The calculated decompression buffer size was too small and reading would
fail. (Thanks to Dan Auerbach for the report:
https://github.com/grimbough/Rarr/issues/10)
- Added support for the ZarrArray S4 class and the DelayedArray framework.
- Improvements to read and write performance.
Rarr 1.3
- Added support for using the zstd compression library for reading and writing.
Rarr 1.1
- Fixed bug when reading an array if the fill value in
.zarray was null.
- Addressed bug in makevars where Rarr.so could be compiled before libblosc.a
was ready. Also backported to Rarr 1.0.2.
(Thanks to Michael Sumner for reporting this issue:
https://github.com/grimbough/Rarr/issues/5)
- Corrected issue where fixed length string datatypes would be written with
null terminators, resulting in strings that were one byte longer than the
dtype value written in the
.zarray metadata. Also backported to Rarr 1.0.3.
- Added support for reading and writing the fixed length Unicode datatype, and
for reading variable length UTF-8 datatype.
Rarr 0.99.9
- Response it initial package review (thanks @Kayla-Morrell)
- Provided manual page examples for use_* compression filter functions.

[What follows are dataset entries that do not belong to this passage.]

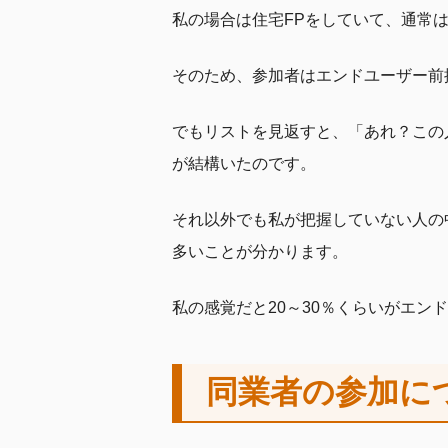
私の場合は住宅FPをしていて、通常
そのため、参加者はエンドユーザー前
でもリストを見返すと、「あれ？この
が結構いたのです。
それ以外でも私が把握していない人の
多いことが分かります。
私の感覚だと20～30％くらいがエ
同業者の参加に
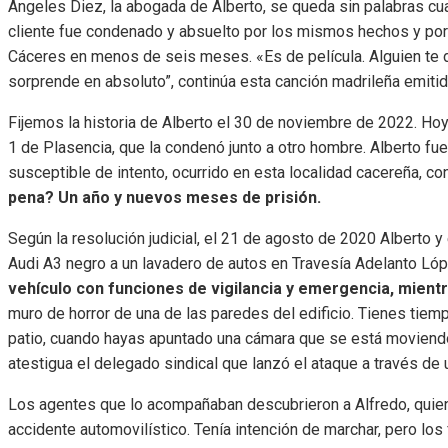
Ángeles Diez, la abogada de Alberto, se queda sin palabras cu
cliente fue condenado y absuelto por los mismos hechos y por 
Cáceres en menos de seis meses. «Es de película. Alguien te 
sorprende en absoluto”, continúa esta canción madrileña emit
Fijemos la historia de Alberto el 30 de noviembre de 2022. Ho
1 de Plasencia, que la condenó junto a otro hombre. Alberto fu
susceptible de intento, ocurrido en esta localidad cacereña, con
pena? Un año y nuevos meses de prisión.
Según la resolución judicial, el 21 de agosto de 2020 Alberto y 
Audi A3 negro a un lavadero de autos en Travesía Adelanto Lóp
vehículo con funciones de vigilancia y emergencia, mientr
muro de horror de una de las paredes del edificio. Tienes tiem
patio, cuando hayas apuntado una cámara que se está moviendo
atestigua el delegado sindical que lanzó el ataque a través de u
Los agentes que lo acompañaban descubrieron a Alfredo, quien 
accidente automovilístico. Tenía intención de marchar, pero los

- Add details of how example data in inst/extdata/zarr_examples was created.
- General code tidying
Rarr 0.99.8
- Patch compression libraries to remove R CMD check warnings about C functions
that might crash R or write to something other than the R console. Working
in Linux only.
Rarr 0.99.7
- Allow reading and writing chunks with GZIP compression.
- Add compression level arguments to several compression tools.
Rarr 0.99.6
- Allow reading and writing chunks with no compression.

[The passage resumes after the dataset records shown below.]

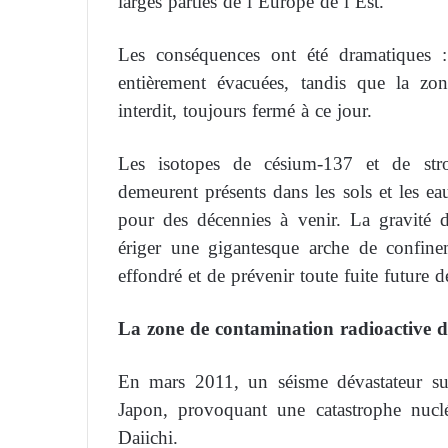
larges parties de l’Europe de l’Est.
Les conséquences ont été dramatiques : 
entièrement évacuées, tandis que la zo
interdit, toujours fermé à ce jour.
Les isotopes de césium-137 et de stro
demeurent présents dans les sols et les e
pour des décennies à venir. La gravité 
ériger une gigantesque arche de confinem
effondré et de prévenir toute fuite future d
La zone de contamination radioactive d
En mars 2011, un séisme dévastateur su
Japon, provoquant une catastrophe nucl
Daiichi.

- Enable LZ4 compression for writing.
- Fix bug in blosc compression that could result in larger chunks than necessary.
- Improve speed of indexing when combining chunks into the final output array.
Rarr 0.99.5
- Fixed bug when specifying nested chunks, where the chunk couldn't be written
unless the directory already existed.
Rarr 0.99.4
- When writing chunks that overlap the array edge, even the undefined overhang
region should be written to disk.
Rarr 0.99.3
- Allow choice between column and row ordering when creating a Zarr array
Rarr 0.99.2
- Catch bug when chunk files contain values outside the array extent.
- Add manual page issues identified by BBS
Rarr 0.99.1
- Switch from aws.s3 to paws.storage for S3 data retrieval.
Rarr 0.99.0
- Initial Bioconductor submission.
Rarr 0.0.1
- Added a
NEWS.md file to track changes to the package.